Chapter Eight: It's a babysitting chapter. A KRISTY babysitting chapter. A KRISTY babysitting KAREN chapter. You'll all forgive me for skipping over this, no?
Chapter Nine: Oh jeebus, more babysitting. Dawn is at the Hobarts' house. Blah blah blah, we all learn a very important lesson about peer pressure, self-confidence, and being yourself. All but Dawn, that is.
Chapter Ten: Kristy lets slip at a BSC meeting that there's this total red-head hottie at the high school about whom Travis is crazy and who Travis has been dating for weeks. Dawn is stunned. She can't stop thinking about it. She doesn't know why Travis could pay so much attention to her if he was also going out with this other chick. Who, by the way, is wearing a flight suit! Hahahhahahahaa.
Can't. Stop. Laughing. HOTT. So, Dawn decides, naturally, to follow them. Very California casual, Dawn.
Chapter Eleven: Is pretty sad.
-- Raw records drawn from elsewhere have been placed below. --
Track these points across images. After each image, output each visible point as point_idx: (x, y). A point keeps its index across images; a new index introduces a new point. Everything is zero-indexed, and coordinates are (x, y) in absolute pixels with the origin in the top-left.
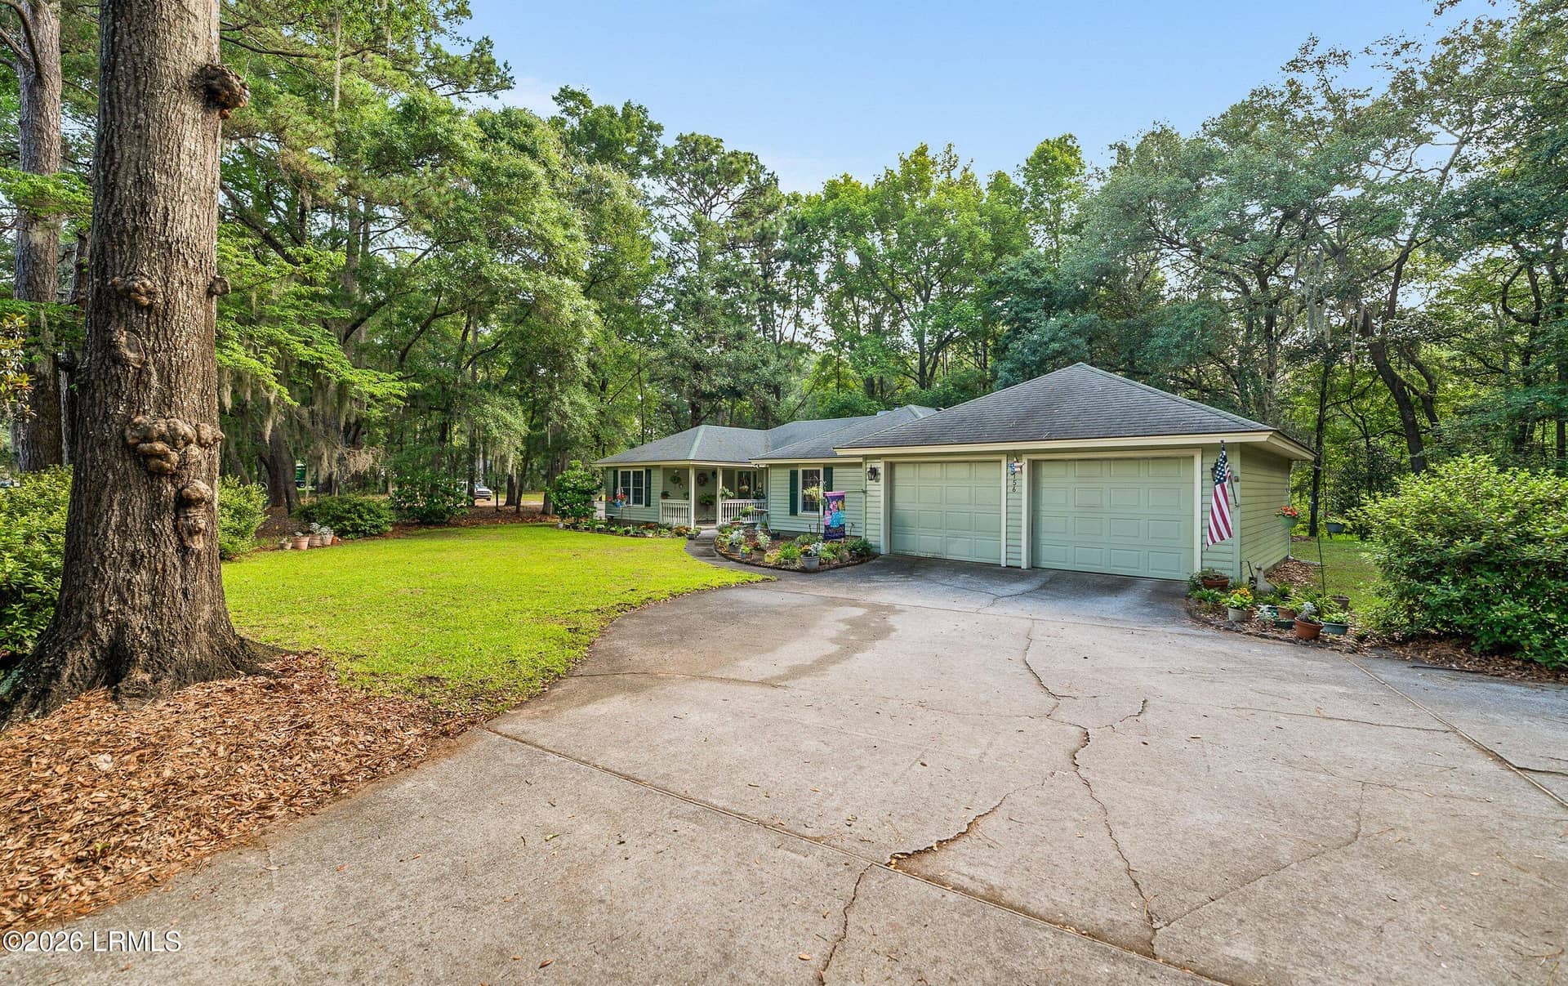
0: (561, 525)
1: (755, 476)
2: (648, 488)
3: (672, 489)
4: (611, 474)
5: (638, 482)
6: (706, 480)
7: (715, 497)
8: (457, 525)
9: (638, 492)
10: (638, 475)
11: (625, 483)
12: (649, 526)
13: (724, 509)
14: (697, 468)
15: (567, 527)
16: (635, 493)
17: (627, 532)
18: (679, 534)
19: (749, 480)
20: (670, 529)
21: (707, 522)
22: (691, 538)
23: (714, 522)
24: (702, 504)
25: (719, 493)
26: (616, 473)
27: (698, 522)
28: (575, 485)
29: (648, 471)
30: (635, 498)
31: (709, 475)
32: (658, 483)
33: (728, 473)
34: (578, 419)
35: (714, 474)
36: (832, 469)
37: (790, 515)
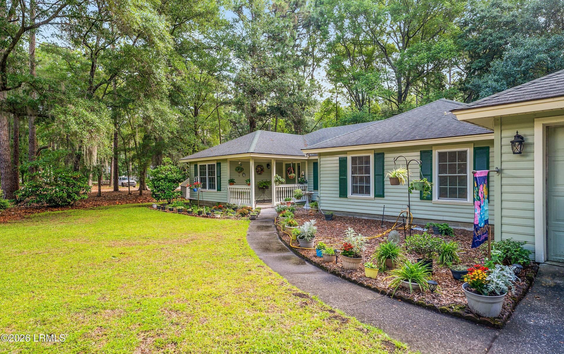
0: (155, 206)
1: (299, 167)
2: (219, 177)
3: (237, 177)
4: (193, 167)
5: (211, 173)
6: (262, 170)
7: (270, 182)
8: (83, 207)
9: (212, 180)
10: (211, 167)
11: (203, 173)
12: (220, 206)
13: (278, 192)
14: (255, 160)
15: (158, 208)
16: (210, 181)
17: (200, 213)
18: (243, 215)
19: (294, 170)
20: (235, 209)
21: (264, 201)
22: (253, 219)
23: (270, 201)
24: (260, 188)
25: (273, 179)
26: (196, 166)
27: (257, 202)
28: (166, 176)
29: (219, 164)
30: (210, 185)
31: (265, 166)
32: (226, 172)
33: (279, 164)
34: (160, 122)
35: (269, 165)
36: (383, 154)
37: (340, 197)
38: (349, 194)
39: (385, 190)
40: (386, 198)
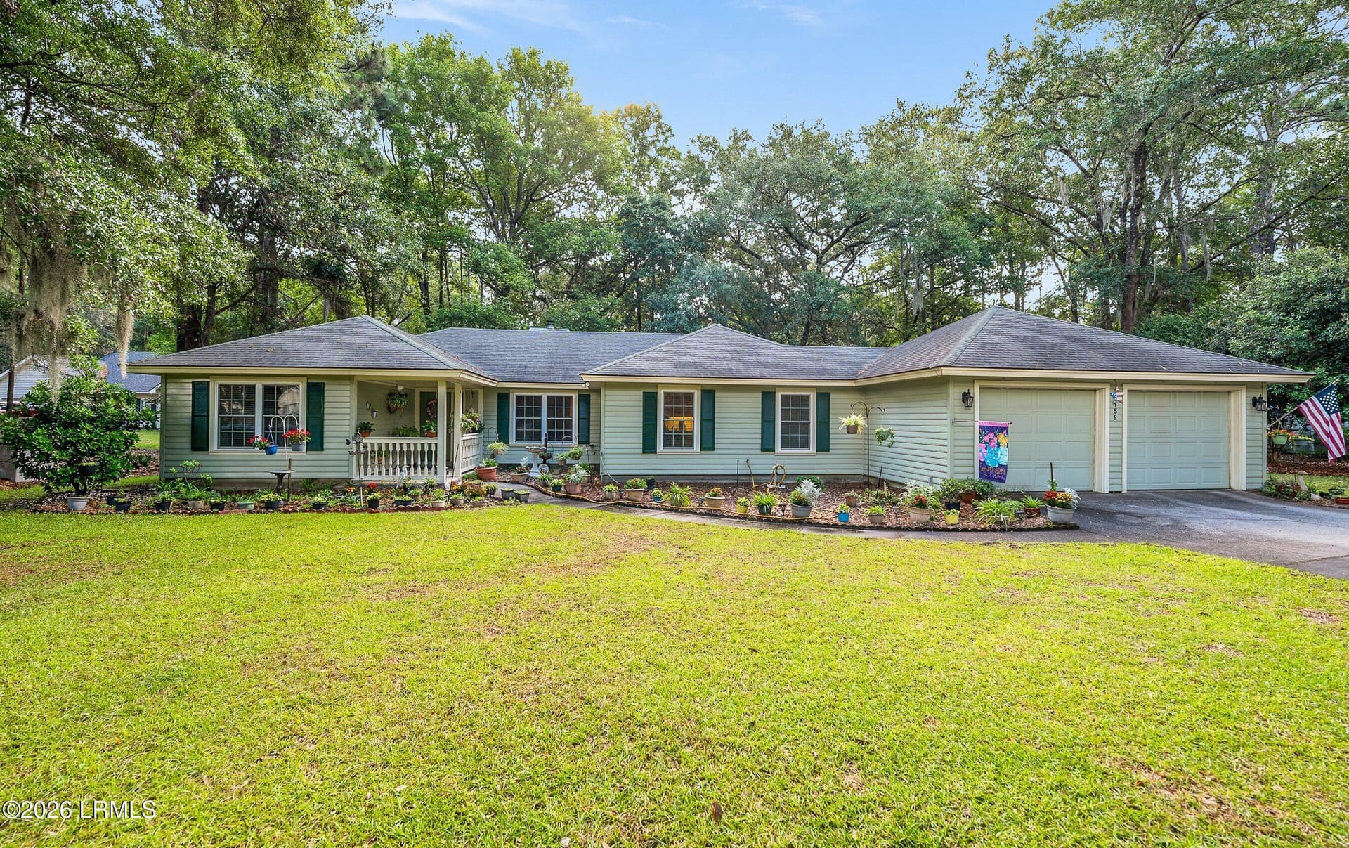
2: (316, 416)
10: (279, 392)
26: (200, 386)
29: (315, 386)
36: (713, 392)
37: (644, 453)
38: (660, 447)
39: (716, 441)
40: (716, 451)
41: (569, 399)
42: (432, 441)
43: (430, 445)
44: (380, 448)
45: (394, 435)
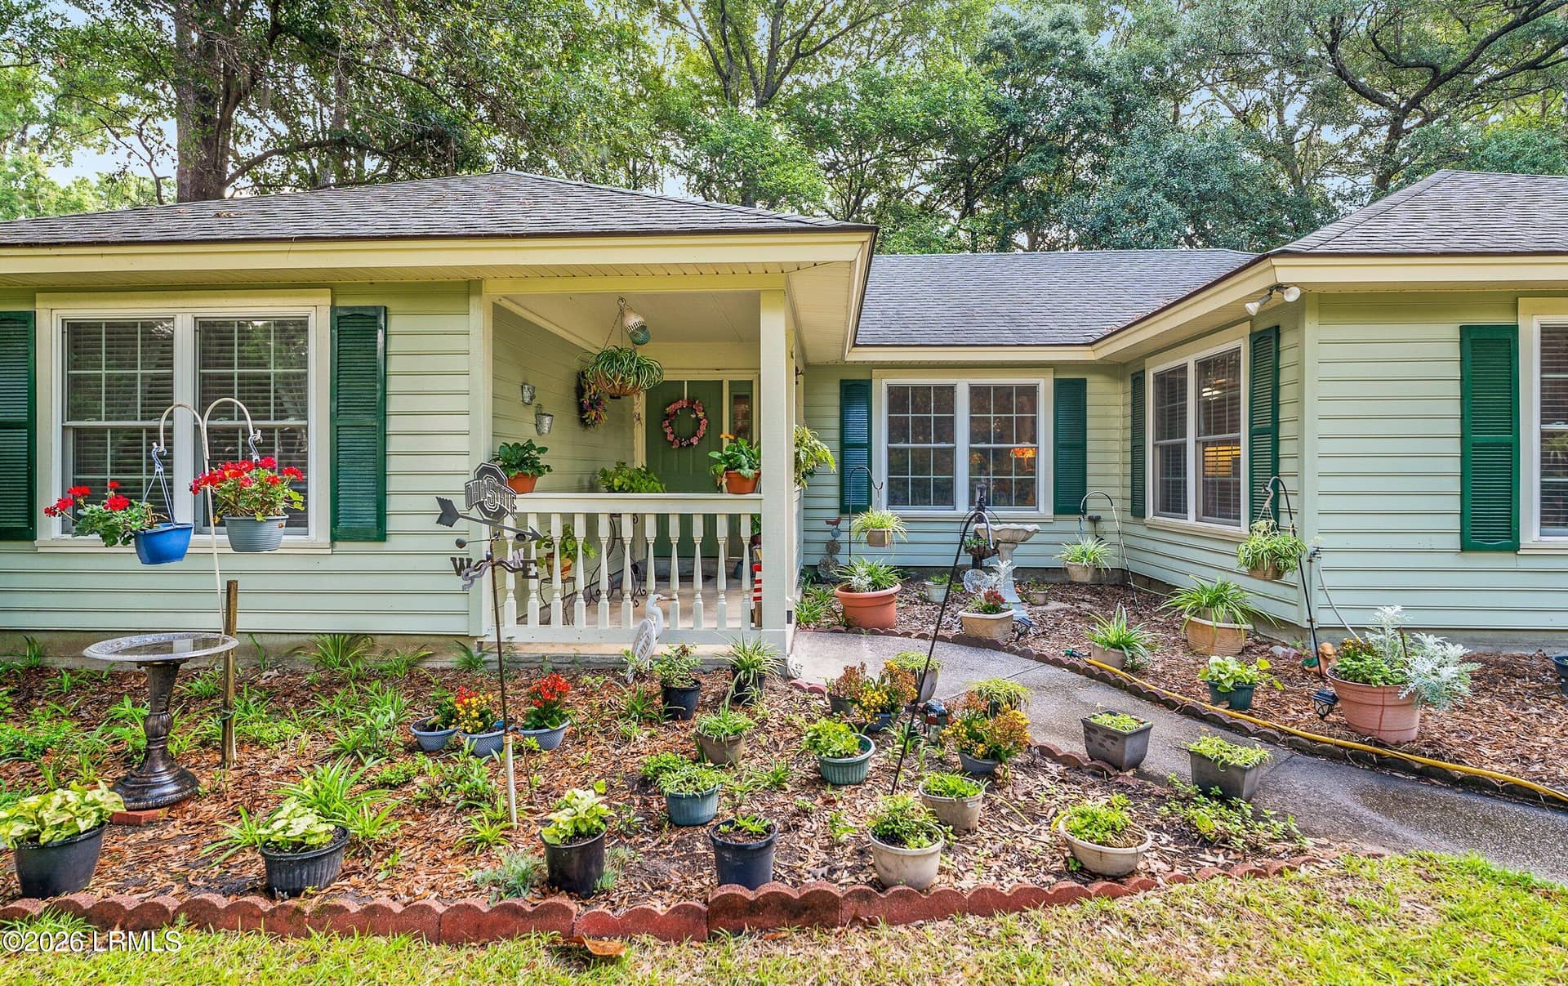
41: (1031, 392)
42: (744, 506)
43: (734, 520)
44: (568, 533)
45: (593, 488)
Dawn follows Travis and mystery flight suit (!!) girl as they go to all the places he took Dawn to. Burger Bite (yes he orders for them), and the Merry-Go-Round. What is it with this guy and accessories? Then, after hanging out browsing earrings for a freakishly long time, they sit down and proceed to make out. Dawn is crushed. She shares this at the next BSC meeting, and they take her side, while gently pointing out that she and Travis were never officially going out. What they had was just... some stalking and mental abuse... I guess. Mary Anne pipes in that she knows the perfect guy for Dawn- Logan's cousin, Lewis. Jeebus- Logan, Lewis, Travis- it's like a banjo convention here. Dawn is not interested.
Chapter Twelve: Babysitting chapter! Jessi, the Hobarts, blah. The only pertinent line to the story is when Jessi says "I can't stop thinking about James and the way he let himself be controlled by Zach. I hate to say it, Dawn, but it made me think of you and Travis." You go, Jessi!
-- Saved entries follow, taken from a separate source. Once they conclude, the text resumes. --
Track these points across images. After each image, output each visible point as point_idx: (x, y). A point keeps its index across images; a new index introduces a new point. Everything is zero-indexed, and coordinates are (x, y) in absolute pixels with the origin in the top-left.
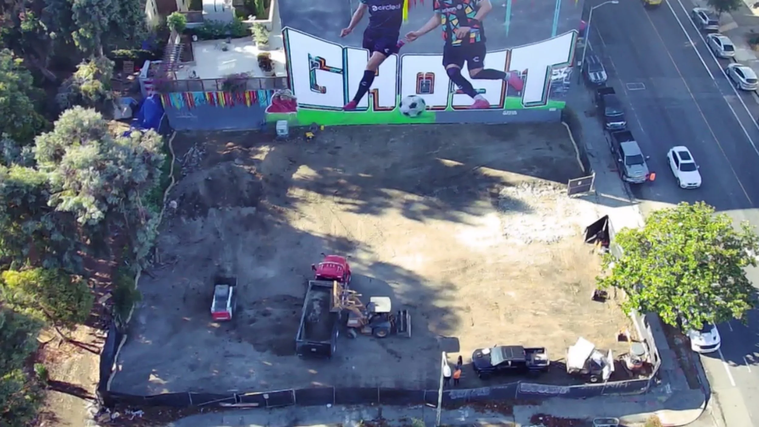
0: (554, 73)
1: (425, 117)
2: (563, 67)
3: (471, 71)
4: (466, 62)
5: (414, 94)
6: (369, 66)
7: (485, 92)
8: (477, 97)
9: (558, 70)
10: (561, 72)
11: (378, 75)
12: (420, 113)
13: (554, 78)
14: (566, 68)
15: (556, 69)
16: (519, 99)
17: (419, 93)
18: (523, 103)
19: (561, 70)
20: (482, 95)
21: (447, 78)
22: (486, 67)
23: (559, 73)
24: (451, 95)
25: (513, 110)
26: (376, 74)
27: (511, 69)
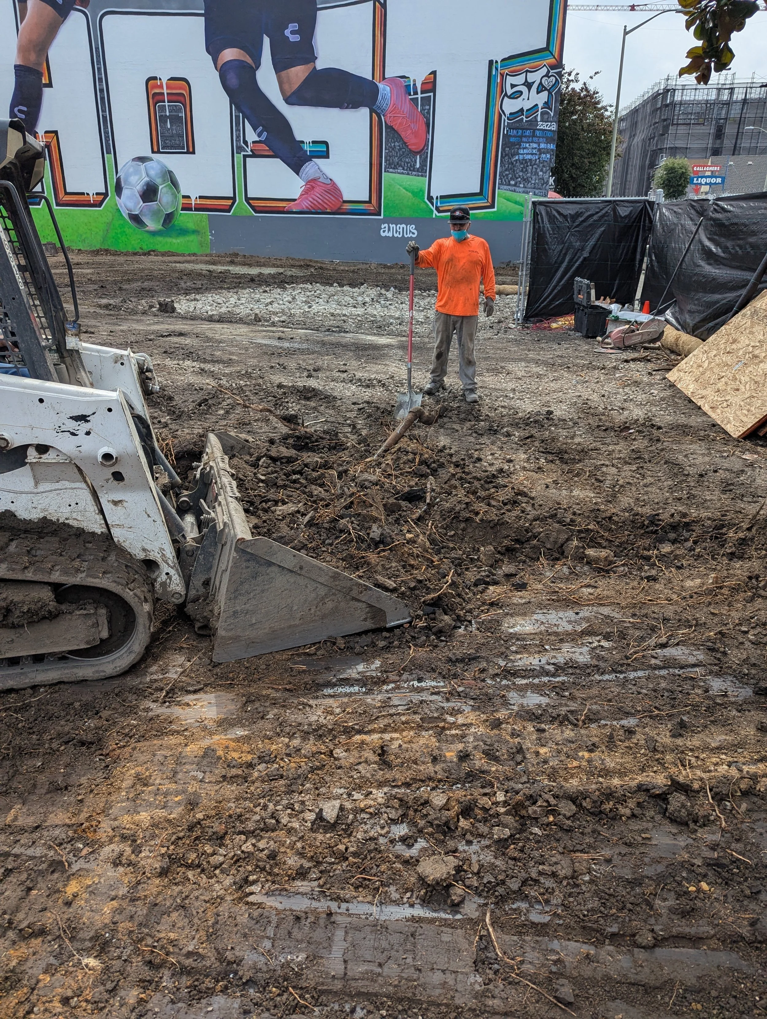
0: (510, 91)
1: (183, 232)
2: (535, 70)
3: (284, 73)
4: (266, 41)
5: (147, 152)
6: (23, 50)
7: (326, 155)
8: (309, 169)
9: (520, 79)
10: (529, 85)
11: (50, 85)
12: (169, 217)
13: (510, 106)
14: (544, 71)
15: (514, 74)
16: (419, 182)
17: (159, 152)
18: (430, 198)
19: (531, 77)
20: (320, 162)
21: (225, 99)
22: (320, 65)
23: (524, 89)
24: (239, 158)
25: (407, 221)
26: (45, 81)
27: (389, 74)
Chapter Thirteen: Dawn follows Travis and Sara (that's Flighty McSuit's name) AGAIN. They go to the Merry-Go-Round AGAIN. Jeez, people! Aren't there any Australians or black people to ogle somewhere or anything more interesting for you all to do? Her plan is to confront them. When she does, they just mock her and Sara calls her a "little girl" and tells Travis that he's turned her into a real beauty. What is this, Real World Makeovers? The hell? Burn.
Chapter Fourteen: Dawn calls Travis to, uh, break up with him I guess? Even though they weren't going out? If Travis weren't such a douchebag, I'd actually feel bad for him here. As it stands, I don't know how to feel. This whole book makes no sense. Dawn's getting her own back, I guess, and that's good, I guess. And, she gets a letter in the mail from Lewis. Because whereas Dawn is a drunken obsessed stalker, Mary Anne is a meddling matchmaker. Good times.
Chapter Fifteen: Dawn <3s Lewis! Yeah, I don't know where this came from either. From his letters, she can tell that he's just awesome. And what's more, sniff, she can be herself around him. Sniff. The whole chapter is their letters back and forth, and how they're planning to spend a lot of time together when he comes to Stoneybrook from Louisville to visit Logan. Casual, Dawn, very casual.